[Data extracts]
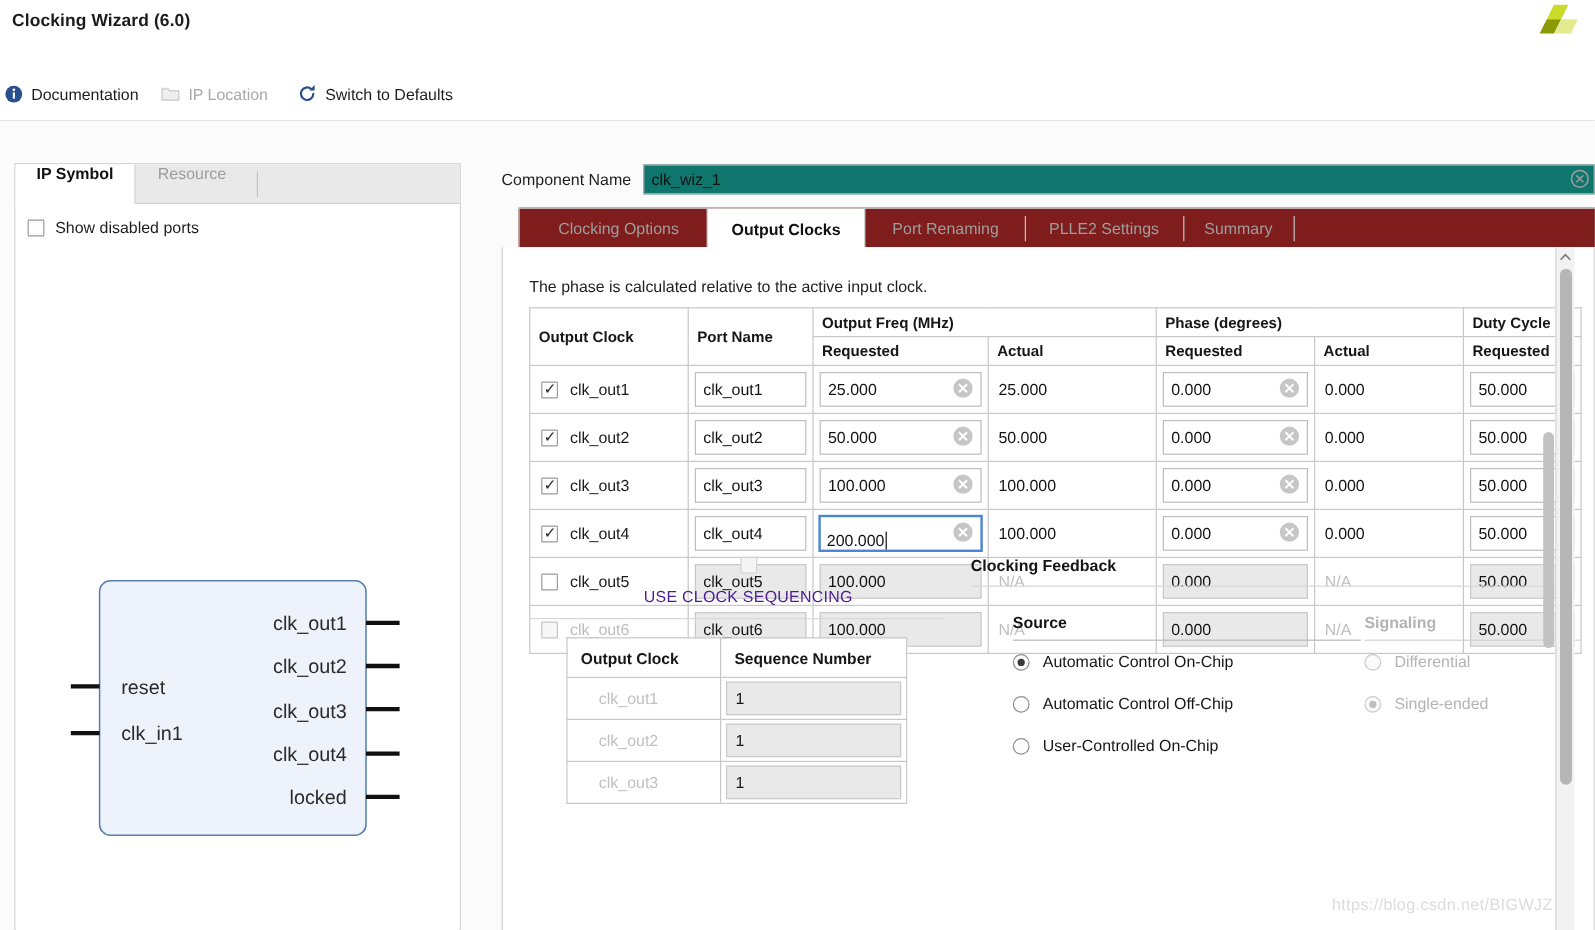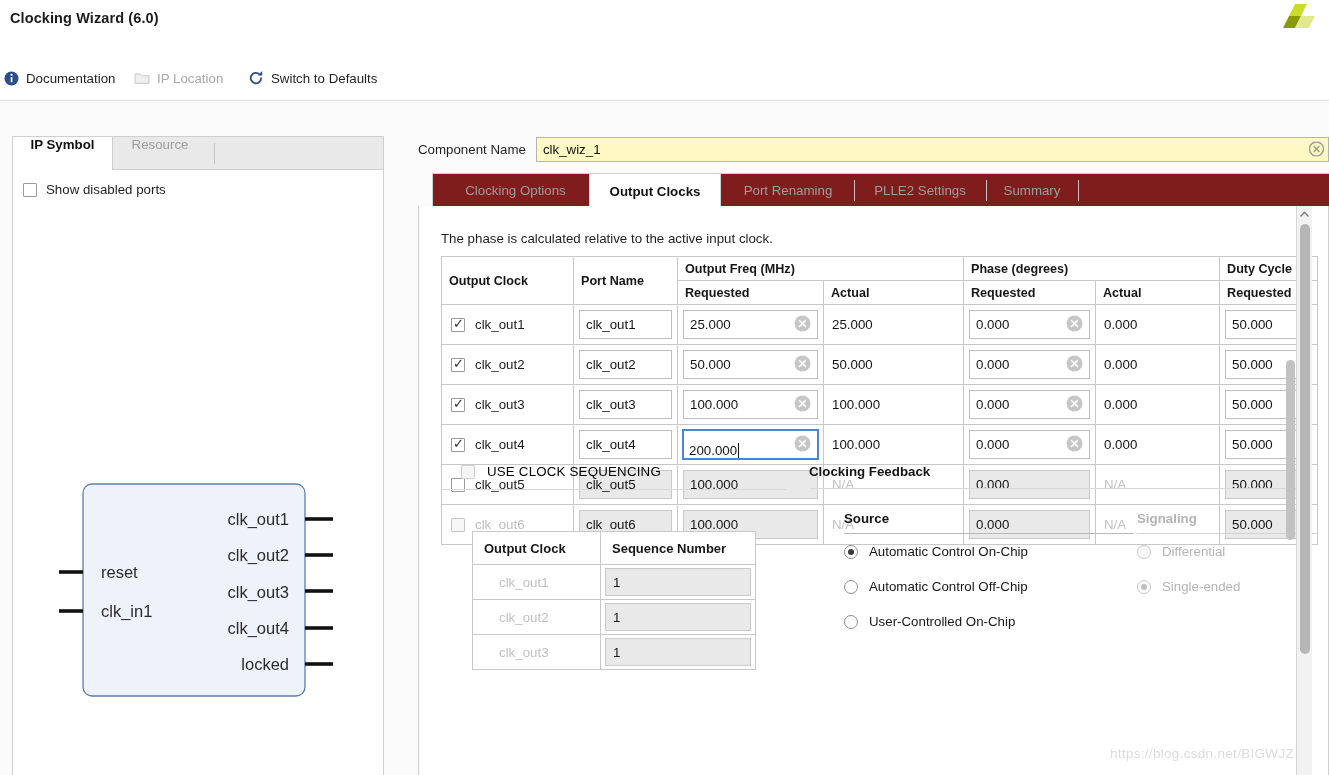--- a/index.html
+++ b/index.html
@@ -125,7 +125,7 @@
   .comp-label { font-size: 13.3px; color: #1f1f1f; margin-right: 10px; white-space: nowrap; }
   .comp-input {
     position: relative; flex: 1; height: 25px;
-    border: 1px solid #b4b4b4; background: #fef9c3;
+    border: 1px solid #b4b4b4; background: #0f766e;
     display: flex; align-items: center;
   }
   .comp-input input {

[What to do] Copy all the data exactly as written, but skip any picture.

[Reply]
--- a/index.html
+++ b/index.html
@@ -125,7 +125,7 @@
   .comp-label { font-size: 13.3px; color: #1f1f1f; margin-right: 10px; white-space: nowrap; }
   .comp-input {
     position: relative; flex: 1; height: 25px;
-    border: 1px solid #b4b4b4; background: #fef9c3;
+    border: 1px solid #b4b4b4; background: #0f766e;
     display: flex; align-items: center;
   }
   .comp-input input {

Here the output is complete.